Even some of his own allies were admitting that Mr. Biden would likely be the party’s nominee.
“Tonight is a really good night for Joe Biden, and it looks like he will be the presumptive nominee,” Alexandra Rojas, the executive director of the progressive group Justice Democrats, said on CNN on Tuesday night. But she suggested that forcing Mr. Sanders to drop out would “shame” his supporters and deprive them of their ability to vote for their preferred candidate.
Officials close to Mr. Biden say they are keenly sensitive to not being perceived as pushing Mr. Sanders too hard — although that is what many of them want to do. In a series of staff and surrogate calls over the past week, Biden aides have emphasized that point and increasingly pushed for an approach in which Mr. Biden begins to ignore Mr. Sanders altogether and instead tries to turn the race into a binary contest between himself and Mr. Trump, according to people familiar with the campaign’s strategy.

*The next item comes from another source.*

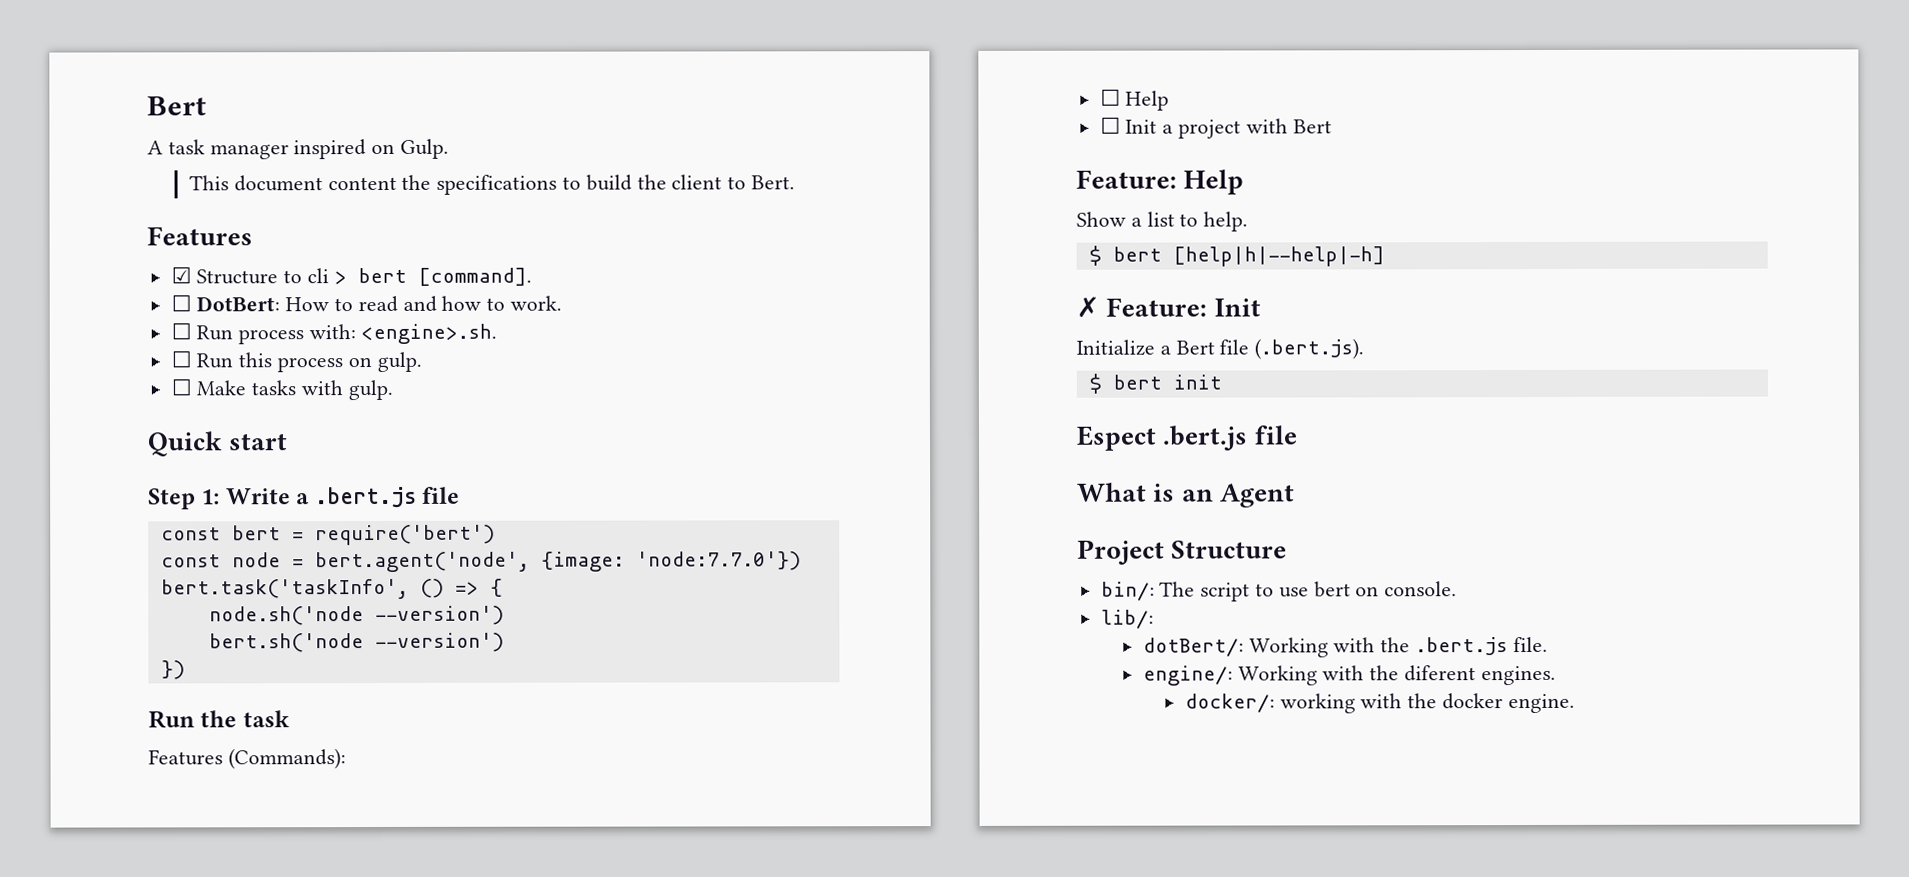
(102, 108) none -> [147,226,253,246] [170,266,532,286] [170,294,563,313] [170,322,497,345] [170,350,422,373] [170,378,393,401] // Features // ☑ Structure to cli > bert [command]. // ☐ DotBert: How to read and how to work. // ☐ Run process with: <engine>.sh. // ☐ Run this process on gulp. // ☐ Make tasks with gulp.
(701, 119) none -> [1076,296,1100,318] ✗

And Larry Cohen, a longtime Sanders confidant who is chairman of Our Revolution, the political organization that spun out of the 2016 Sanders campaign, said it was not in Mr. Sanders’s nature to drop out before all the primaries are over, “but the pandemic and the current delegate count could lead to a different outcome.”
“The delegate count speaks for itself,” he said.
Already, public health concerns have prevented Mr. Sanders from holding his signature rallies and relegated his supporters to phone banking rather than canvassing in person door-to-door. And on Tuesday morning, his top spokesman, Mike Casca, said in a statement that the campaign was not conducting “get out the vote” outreach and was instead “making clear to voters that we believe going to the polls amid the coronavirus outbreak is a personal decision.”
Ohio, Georgia, Louisiana, Kentucky and Maryland have postponed their primaries, and more states could follow, raising the possibility that a significant portion of the election season could stretch well into June.
It is possible Mr. Sanders could stay in the race to collect delegates in order to accumulate leverage and bolster progressive power in party reform — while running what effectively amounts to an inactive campaign as he focuses on his legislative agenda around the coronavirus.
So far Mr. Sanders has not yet been abandoned by a critical mass of his supporters. Robert Reich, the former labor secretary, said Monday that the time had come for Mr. Sanders to concede the nomination to Mr. Biden, but few other Sanders supporters have done so — even while they acknowledge his motivation may be something different from winning the party’s nomination.